Он прошел к лугу, подошвы привычно нащупывали малейшую неровность на земле, в сарае шумно вздохнула корова, пережевывая жвачку, оттуда несло теплым навозом.
Он свернул за угол сарая к стогу и сразу пригнулся от тяжелого удара в затылок; стараясь удержаться на ногах, слепо рванулся в сторону, ничего не видя и не соображая от тяжести в голове. И сразу ему ткнулось что-то в губы, и стало душно, на него сверху, с головы, накинули крепкий мешок и стянули на уровне локтей тугой петлей, и тут тяжесть в голове уменьшилась, и он сразу понял, что все кончено. Его куда-то вели, и долго; он шел, вслепую спотыкаясь и задыхаясь от пыльного, плотного мешка, и по лицу тек едучий мужичий пот; от ярости, ненависти и бессилия у него дрожало в животе; он не слышал ни голосов, ни шагов, если он пробовал приостановиться, его сильно дергали спереди за веревку, туго стянутую вокруг пояса чуть ниже локтей, да еще и подталкивали грубо сзади.
Когда его остановили и, связав руки сзади, сдернули с головы мешок, он почти не мог стоять на ногах, он едва не задохнулся под плотным мешком. Ему выдавили кляп изо рта, кусок туго смотанной мешковины, и тут зажегся какой-то огарок, и он увидел перед собой лицо Митрохина и от неожиданности икнул. Он огляделся, шестеро, сразу сосчитал он, и сразу понял, что его привели в старый ветряк в версте или чуть больше за деревней; сюда он еще мальчишкой привозил с отцом молоть, но теперь все было разбито, и уцелели лишь стены да жернова, и сильно пахло мышами. Полуразбитые мучные лари темнели в стороне как провалы; от ветра, ходившего по старой мельнице, пламя, тоненькое, слабое, все время гнулось.

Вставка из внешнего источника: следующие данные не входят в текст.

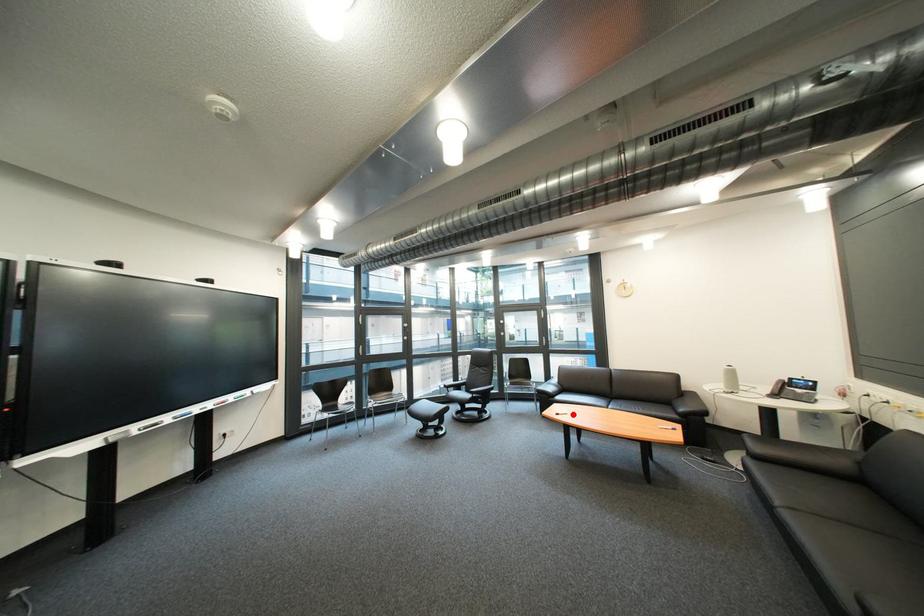
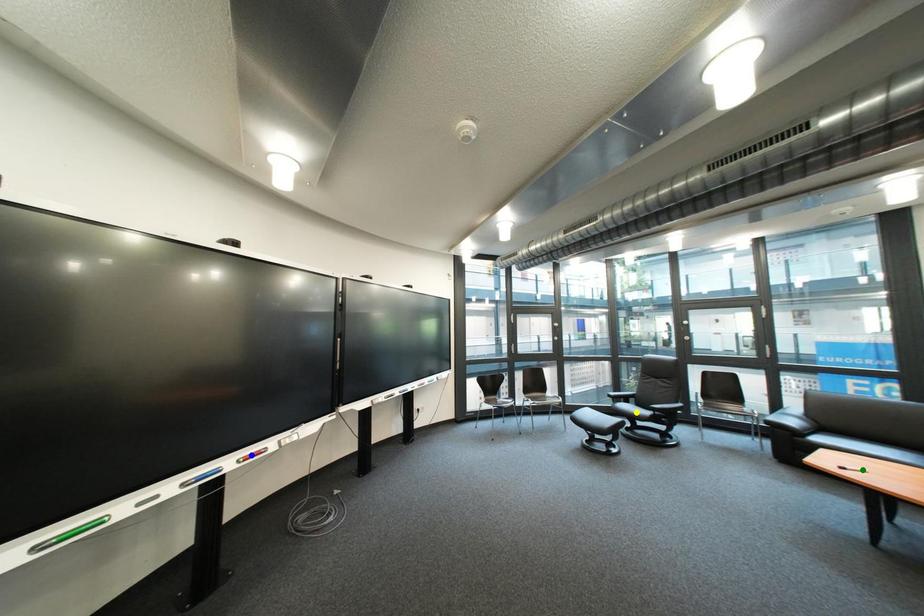
Question: I am providing you with two images of the same scene from different viewpoints. A red point is marked on the first image. You are given multiple points on the second image. Can you choose the point in image 2 that corresponds to the point in image 1?

Choices:
 (A) green point
 (B) blue point
 (C) yellow point

Answer: (A)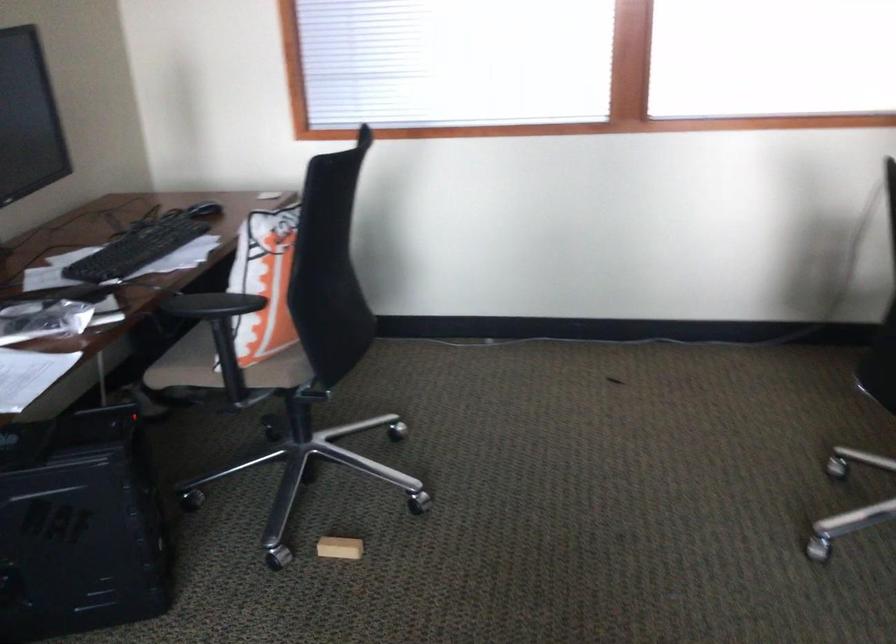
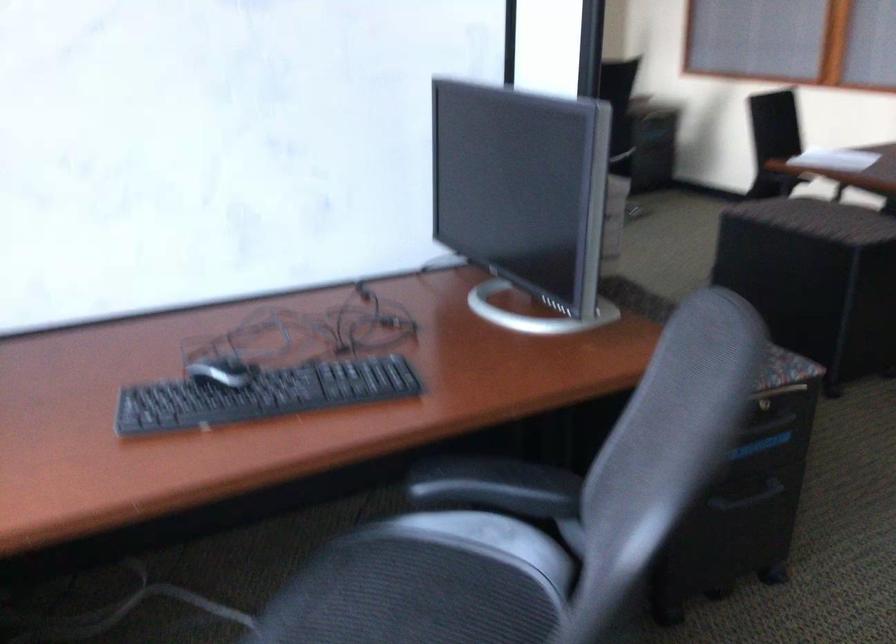
Question: I am providing you with two images of the same scene from different viewpoints. Please identify which objects are invisible in image2.

Choices:
 (A) black chair armrest
 (B) computer mouse
 (C) yellow sports bag
 (D) cabinet drawer handle

Answer: (A)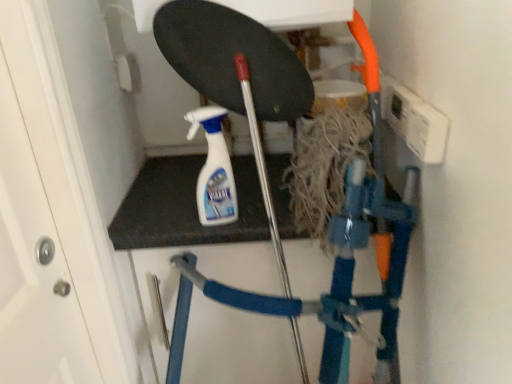
Question: Considering the positions of point (228, 192) and point (348, 274), is point (228, 192) closer or farther from the camera than point (348, 274)?

Choices:
 (A) closer
 (B) farther

Answer: (B)

Question: From their relative heights in the image, would you say white plastic spray bottle at center is taller or shorter than blue plastic ladder at center?

Choices:
 (A) tall
 (B) short

Answer: (B)

Question: Based on their positions, is white plastic spray bottle at center located to the left or right of blue plastic ladder at center?

Choices:
 (A) right
 (B) left

Answer: (B)

Question: Considering the positions of blue plastic ladder at center and white plastic spray bottle at center in the image, is blue plastic ladder at center taller or shorter than white plastic spray bottle at center?

Choices:
 (A) tall
 (B) short

Answer: (A)

Question: Considering the positions of point (330, 357) and point (222, 153), is point (330, 357) closer or farther from the camera than point (222, 153)?

Choices:
 (A) closer
 (B) farther

Answer: (A)

Question: In the image, is blue plastic ladder at center on the left side or the right side of white plastic spray bottle at center?

Choices:
 (A) left
 (B) right

Answer: (B)

Question: Based on their sizes in the image, would you say blue plastic ladder at center is bigger or smaller than white plastic spray bottle at center?

Choices:
 (A) small
 (B) big

Answer: (B)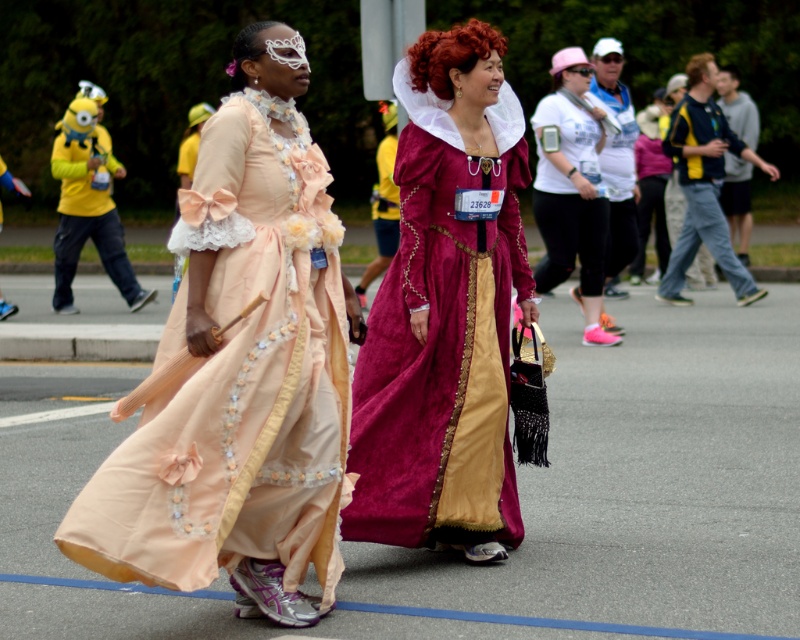
You are a photographer trying to capture both the white lace wig at upper center and the brown fuzzy wig at upper center in a single shot. Which wig should you focus on first to ensure both are in frame?

The white lace wig at upper center is positioned under the brown fuzzy wig at upper center, so you should focus on the brown fuzzy wig at upper center first to ensure both are in frame.

You are a photographer trying to capture both the velvet maroon gown at center and the yellow plush toy at left in the same frame. Based on their sizes, which one should you focus on first to ensure they are both in focus?

The velvet maroon gown at center is taller than the yellow plush toy at left, so you should focus on the taller velvet maroon gown at center first to ensure both are in focus.

You are a photographer at the event and need to capture a photo that includes both the yellow plush toy at left and the brown fuzzy wig at upper center. Given that your camera has a maximum focus range of 15 feet, will you be able to include both subjects in the same frame without moving closer?

The yellow plush toy at left is 18.10 feet away from the brown fuzzy wig at upper center. Since the distance exceeds the camera maximum focus range of 15 feet, you cannot include both subjects in the same frame without moving closer.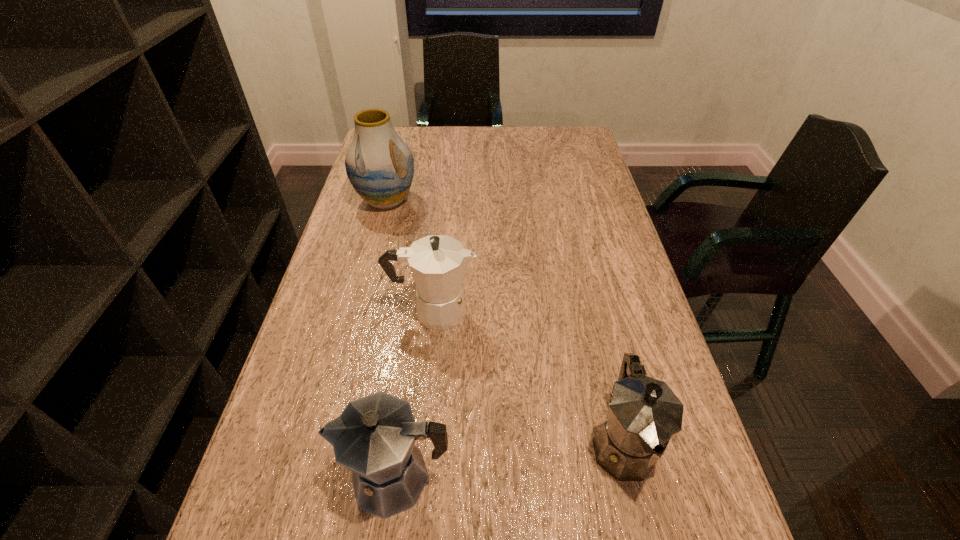
Where is `vase`? vase is located at coordinates (380, 166).

Where is `the farthest object`? The image size is (960, 540). the farthest object is located at coordinates (380, 166).

Where is `the second farthest object`? The image size is (960, 540). the second farthest object is located at coordinates (437, 262).

Where is `the rightmost object`? This screenshot has width=960, height=540. the rightmost object is located at coordinates (644, 414).

The height and width of the screenshot is (540, 960). Find the location of `free space located 0.200m on the back of the farthest object`. free space located 0.200m on the back of the farthest object is located at coordinates (398, 152).

Image resolution: width=960 pixels, height=540 pixels. I want to click on free location located 0.190m at the spout of the third nearest object, so click(x=557, y=310).

Image resolution: width=960 pixels, height=540 pixels. I want to click on vase situated at the left edge, so click(x=380, y=166).

Image resolution: width=960 pixels, height=540 pixels. In order to click on coffeepot that is at the left edge in this screenshot , I will do `click(374, 437)`.

Where is `object at the right edge`? This screenshot has height=540, width=960. object at the right edge is located at coordinates (644, 414).

Identify the location of vacant area at the far edge of the desktop. click(x=539, y=133).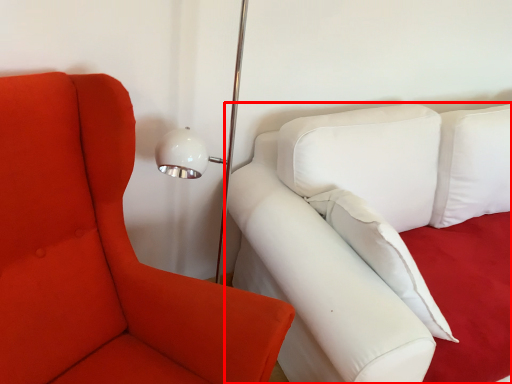
Question: From the image's perspective, where is studio couch (annotated by the red box) located in relation to chair in the image?

Choices:
 (A) below
 (B) above

Answer: (B)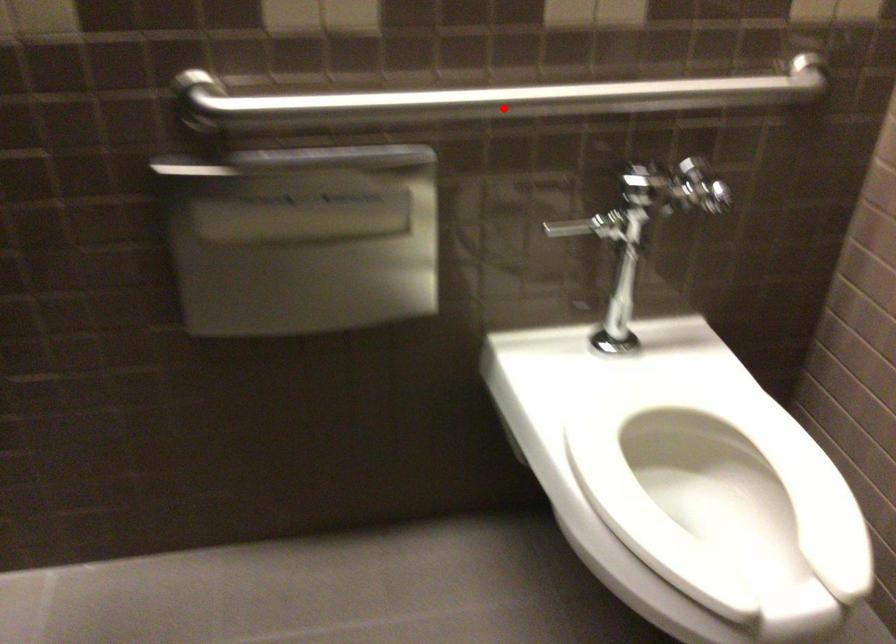
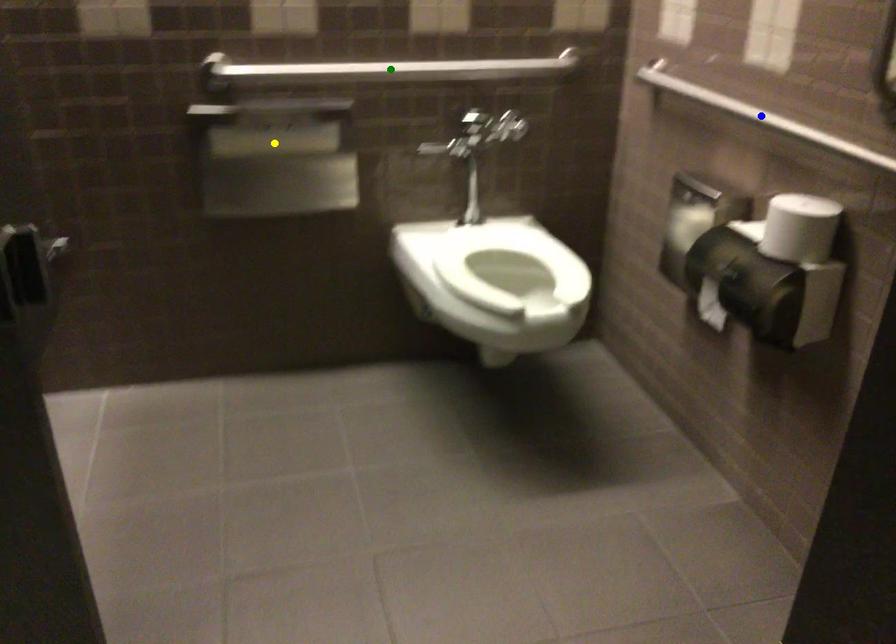
Question: I am providing you with two images of the same scene from different viewpoints. A red point is marked on the first image. You are given multiple points on the second image. Which point in image 2 is actually the same real-world point as the red point in image 1?

Choices:
 (A) yellow point
 (B) green point
 (C) blue point

Answer: (B)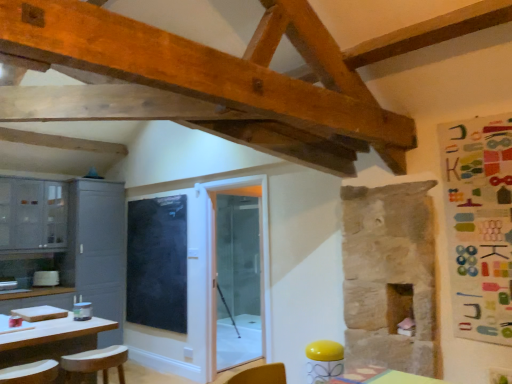
Question: Is colorful fabric bulletin board at right to the left of matte gray cabinets at left, which ranks as the first cabinetry in left-to-right order, from the viewer's perspective?

Choices:
 (A) no
 (B) yes

Answer: (A)

Question: Would you say colorful fabric bulletin board at right is outside matte gray cabinets at left, which ranks as the first cabinetry in left-to-right order?

Choices:
 (A) no
 (B) yes

Answer: (B)

Question: Is colorful fabric bulletin board at right closer to the viewer compared to matte gray cabinets at left, placed as the 2th cabinetry when sorted from right to left?

Choices:
 (A) no
 (B) yes

Answer: (B)

Question: From a real-world perspective, is colorful fabric bulletin board at right positioned under matte gray cabinets at left, which ranks as the first cabinetry in left-to-right order, based on gravity?

Choices:
 (A) no
 (B) yes

Answer: (B)

Question: Does colorful fabric bulletin board at right have a lesser height compared to matte gray cabinets at left, placed as the 2th cabinetry when sorted from right to left?

Choices:
 (A) no
 (B) yes

Answer: (A)

Question: Is colorful fabric bulletin board at right facing away from matte gray cabinets at left, which ranks as the first cabinetry in left-to-right order?

Choices:
 (A) no
 (B) yes

Answer: (A)

Question: Is transparent glass door at center not close to colorful fabric bulletin board at right?

Choices:
 (A) yes
 (B) no

Answer: (A)

Question: From the image's perspective, is transparent glass door at center below colorful fabric bulletin board at right?

Choices:
 (A) no
 (B) yes

Answer: (B)

Question: Is transparent glass door at center surrounding colorful fabric bulletin board at right?

Choices:
 (A) no
 (B) yes

Answer: (A)

Question: From the image's perspective, is transparent glass door at center above colorful fabric bulletin board at right?

Choices:
 (A) yes
 (B) no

Игнат Жук повернулся всем туловищем к Митрохину:
— Июда ты, оказывается, Митрохин, самая настоящая июда.
— Хватит, — раздался женский сильный голос, незнакомый Жуку, и из темноты вышагнула высокая и тонкая фигура в платке. — Игнат Афанасьевич Жук, староста деревни Дубовица, партизанский трибунал за измену Родине и за издевательства над советскими людьми, своими земляками, приговорил вас к смерти. Приговор привести в исполнение.
Женщина поглядела прямо в глаза Игнату Жуку и отступила опять в темноту.
— Не признаю я ваш трибунал, — неожиданно хрипло сказал Жук, шевеля от сырости плечами. — Нету тут правды, ни в чем я не виноват. Жизню свою спасал, вот и пришел из окружения. Не меня, так кого-нибудь еще в старосты поставили. Кого я казнил своими руками или еще что, ну кого? Ты скажи, Митрохин, ты со мной с самого начала…
Чем больше говорил Игнат Жук, тем больше верил сам в свою невиновность, а Вера Глушова (это она произнесла приговор) старалась не слышать его голос, ей было тягостно, неприятно, хотя она понимала необходимость такой жестокости, ведь, по сути дела, она, а не кто другой, приговаривает какого-никакого, а человека к смерти, и ничего она об этом человеке не знает сама, а все с чужих слов, а судит лично.
Но она чувствует себя вправе судить, возможно, два или три месяца назад такого права у нее не было, а сейчас, когда она оказалась в самой гуще, право у нее есть. Говорить от имени народа можно только из самого народа, если ты в его сердцевине, если ты волей обстоятельств становишься его голосом. А если ты в стороне, наблюдатель — смешно и глупо учить и ждать от этого пользы и справедливости.